En plus des capacités de production, il faut également tenir compte des capacités de transport. Le réseau électrique est une sorte d’immense toile d’araignée dont l’équilibre est très subtil. Dans cet équilibre, il faut notamment veiller à ne pas avoir de surcharge dans une branche quelconque. Ceci peut en effet créer des réactions en chaîne comme on en a connu en France et à New-York. Le réseau a donc une certaine sur-capacité sur certaines lignes critiques. Il n’y a cependant, aucune redondance au niveau des raccordement individuels. Ceci est très important à noter. Sauf, si vous vous nommez Alu-Suisse, vous n’aurez toujours qu’un seul compteur au bout d’une ligne. La privatisation, même la plus stupide, ne prévoira jamais que chaque foyer ait 10 lignes à disposition et que vous puissiez choisir «librement» votre fournisseur.



Il apparaît qu’il faut gérer un certain équilibre entre excès de capacité et pénurie en régime de pointe. Avoir de large excédents de capacité pour satisfaire toute les pointes est relativement onéreux. Ne satisfaire aucune pointe apparaît un peu brutal. Il faut donc nécessairement définir des compromis. Les militaires parleraient de stratégie. Les pouvoirs publics devraient parler de politique, mais les entrepreneurs privés parleront de retour sur investissement à court ou éventuellement à «moyens» terme soit 2 à 3 ans. N’oublions jamais que, sauf exception rarisime une société anonyme n’a qu’un maître: son conseil d’administration qui représente ses actionnaires majoritaires. Autrement dit, une S.A. doit faire du fric un point c’est tout. Pour une S.A. il faut donc un grand nombre de client juteux. Des clients qui consomment donc le plus possible et au moment souhaité. Dans cette perspective, il n’est absolument pas question d’économiser l’énergie. La dite économie de marché a horreur des consommateurs économes et préfère de loin les gaspilleurs. Idéalement il faut dans ce type d’anti-économie une maximum de gros gaspilleurs et très peu de petits. Encore que, si une S.A. a la possibilité de raquêter un maximum de petits consommateurs, grâce à une position de monopole, pourquoi se priverait-elle? Or dans le contexte de la distribution d’électricité c’est à terme possible. Ceci par le truchement d’un système tarifaire non linéaire. Les premier kilowatts sont très chers. On peut y ajouter un prix d’abonnement très élevé pour punir les foyers soucieux de l’environnement et autre conneries imaginées par les écologistes et les gauchistes. Si donc, une S.A. obtient le monopole de la distribution aux particuliers d’une certaine région, elle peut les rançonner tout à loisir. Pour obtenir ce monopole, il faut pouvoir accéder aux consommateurs. Or ceci ne peut se faire que par le réseau qui existe. En Suisse, ce réseau est pour l’essentiel et notamment pour la partie basse tension, aux mains des services publics. Autrement dit ce réseau est, pour l’essentiel, un bien collectif.

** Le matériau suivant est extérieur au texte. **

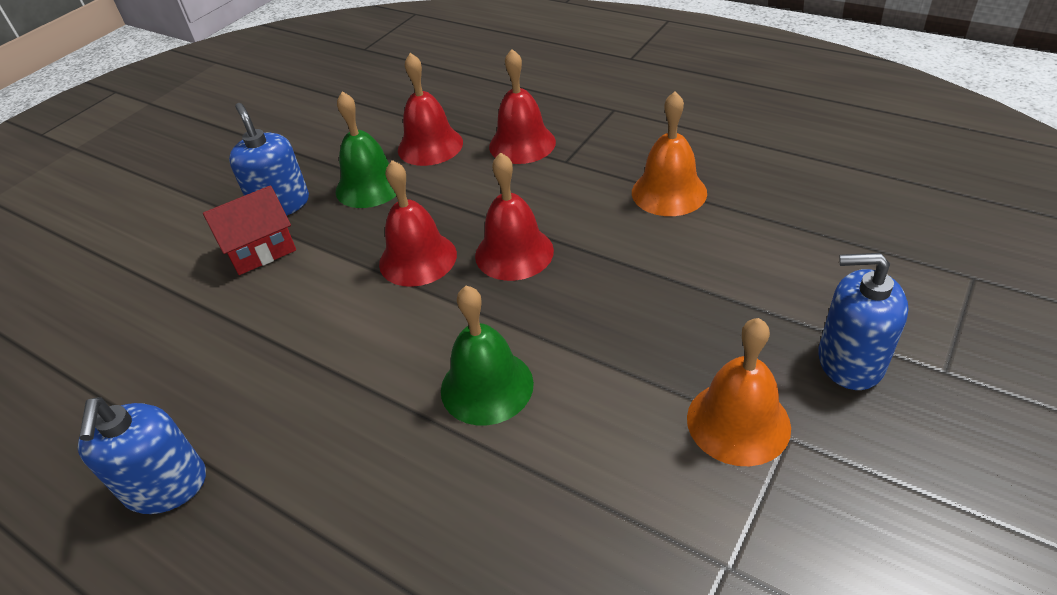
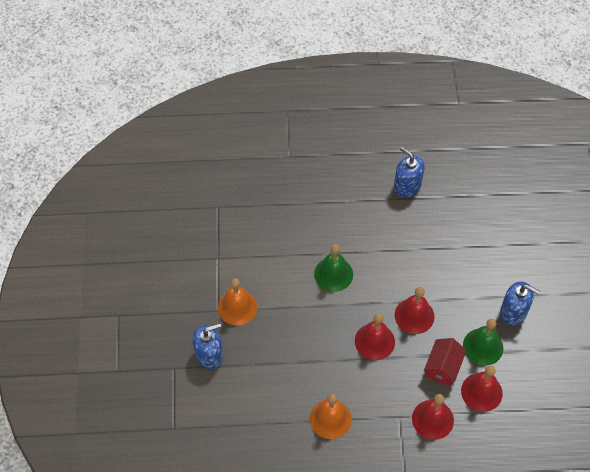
camera: 140 degrees right, 15 degrees up
red house [203,185,296,275] -> red house moved to [424,338,466,386]

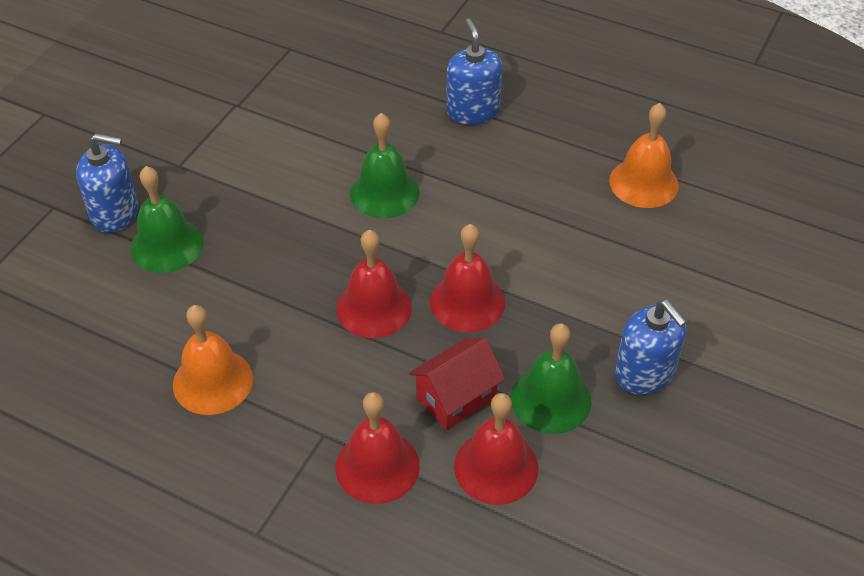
camera: 30 degrees right, 10 degrees down
orange bell [218,278,258,326] -> orange bell moved to [609,103,679,208]
blue soap dispenser [394,147,425,197] -> blue soap dispenser moved to [446,19,502,125]
none -> green bell [130,166,203,273]

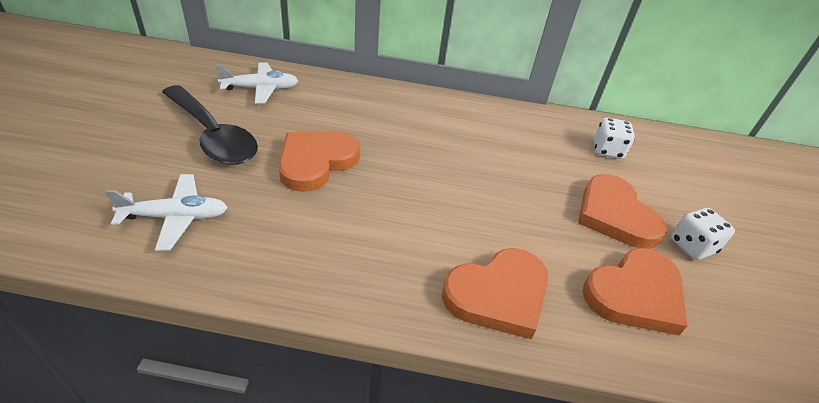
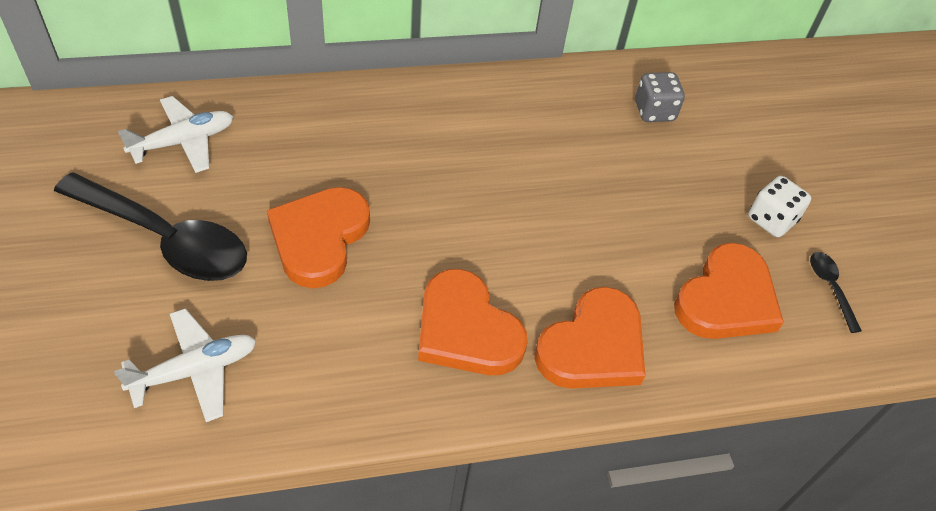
camera: 20 degrees left, 10 degrees up
orange heart [578,174,667,249] -> orange heart moved to [418,269,528,375]
white dice [594,117,635,159] -> grey dice [635,72,685,122]
none -> black spoon [810,252,862,333]

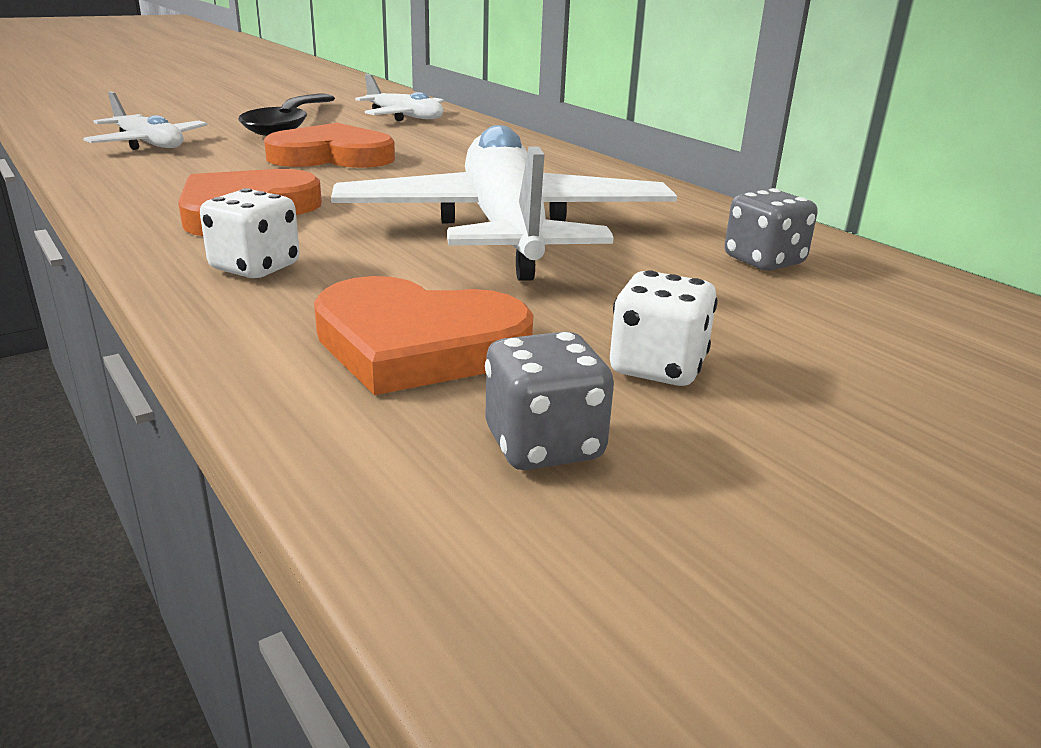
camera: 70 degrees right, 25 degrees down
orange heart [535,287,646,389] -> white dice [200,188,300,278]
black spoon [810,252,862,333] -> grey dice [485,331,614,470]
none -> white plane [331,125,677,281]

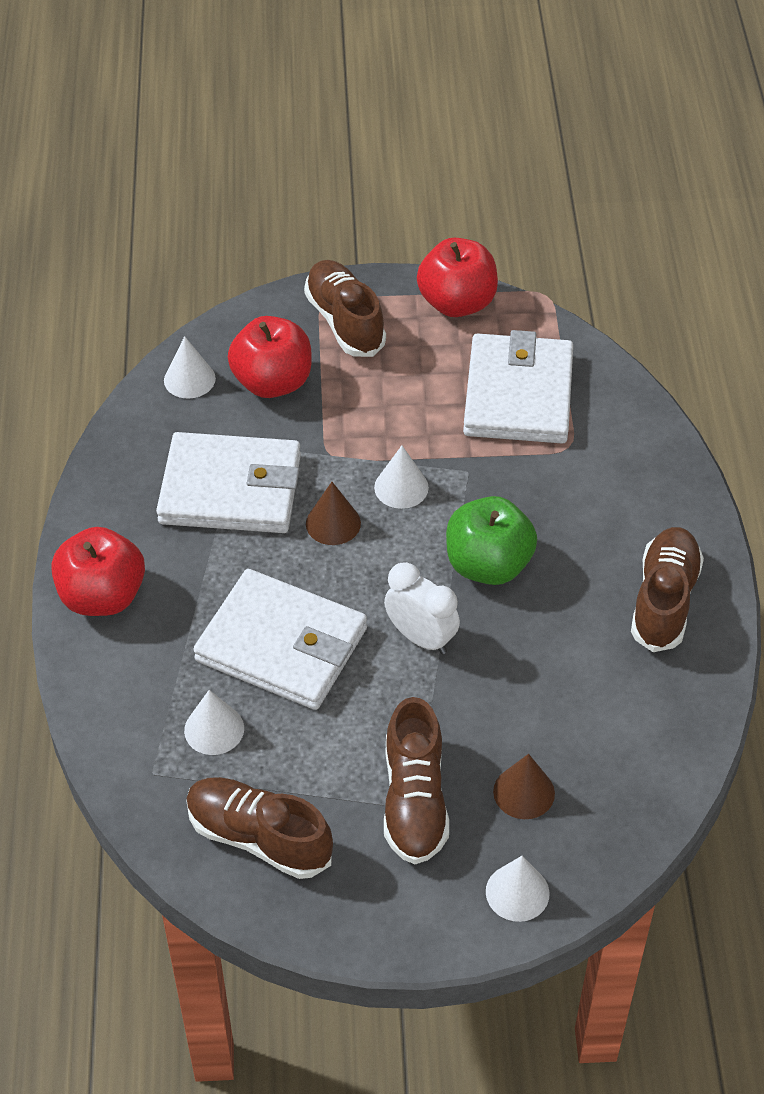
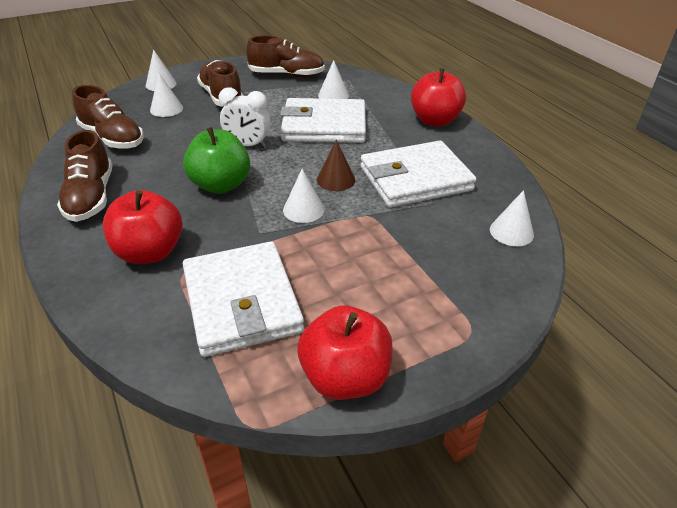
camera: 155 degrees right, 10 degrees down
red apple [228,316,312,398] -> red apple moved to [103,190,183,264]
brown shoe [304,260,386,357] -> brown shoe moved to [72,85,144,149]
brown cone [493,754,555,819] -> white cone [150,73,183,117]

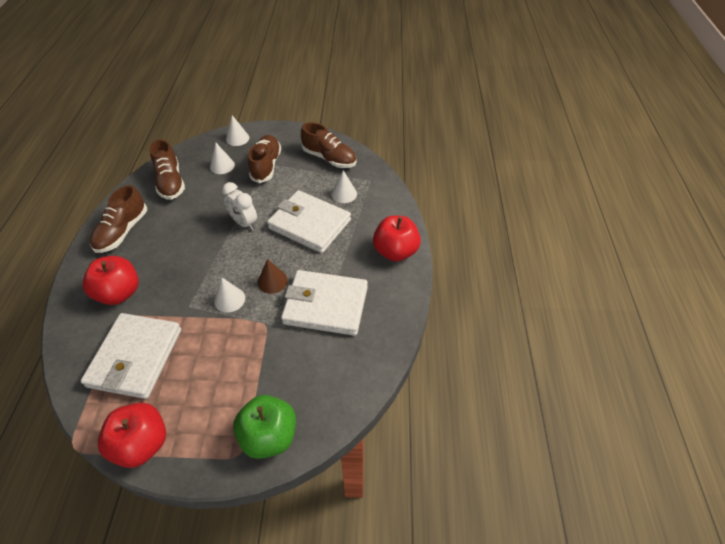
camera: 30 degrees right, 10 degrees up
green apple [183,127,250,194] -> green apple moved to [233,395,296,459]
white cone [490,190,534,246] -> none

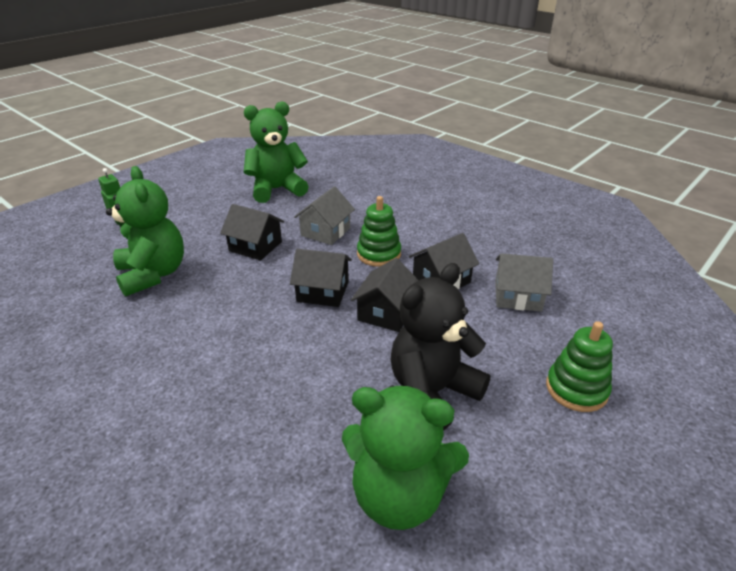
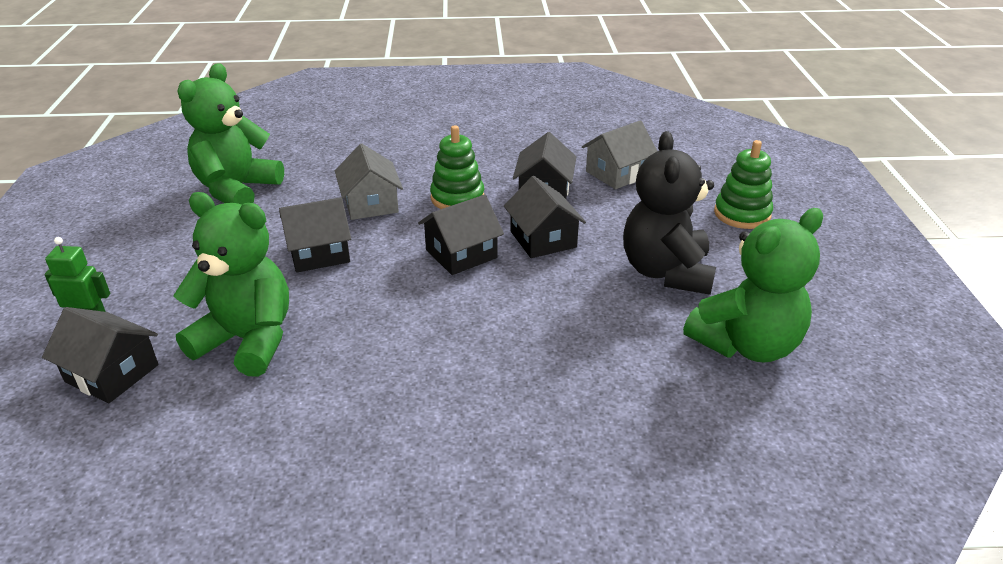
camera: 45 degrees left, 0 degrees up
none -> black house [42,307,158,403]

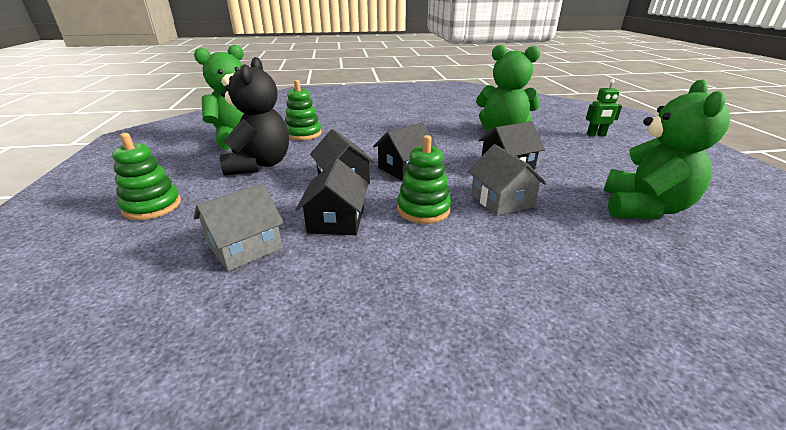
camera: 175 degrees right, 5 degrees down
black house [42,307,158,403] -> none
none -> green stacking toy [285,80,322,140]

En conséquence, pour obtenir un monopole réel, notre S.A. doit d’une part faire passer une propriété collective pour un monopole ! Mais, en sus la S.A. doit s’assurer l’accès à ce réseau pour un coût le plus bas possible. Il faut donc que les le publique garde la charge de l’entretien du réseau pour pouvoir fournir de l’électricité apparemment bon marché au gros clients. Tient, cela ne vous ferait-il pas penser aux transports routiers? J’espère que oui!



En résumé, la privatisation conduit, à moyen terme, à une augmentation du coût pour les économes, à du gaspillage à grande échelle à l’autre extrémité et à un accroissement des charges externalisées sur le dos des collectivités.



On peut également envisager une politique aussi désastreuse de la part des pouvoirs publics. Ce n’est pas impossible, mais ce n’est pas obligatoire. Des pouvoirs publics, sérieusement encadrés par des citoyens électeurs vigilants et lucides, pourraient opter pour une tarification qui satisfasse le consommateur raisonnable et sanctionne le gaspilleur. On peut rêver!


Allons donc, le pire n’est pas certain mais il est terriblement probable.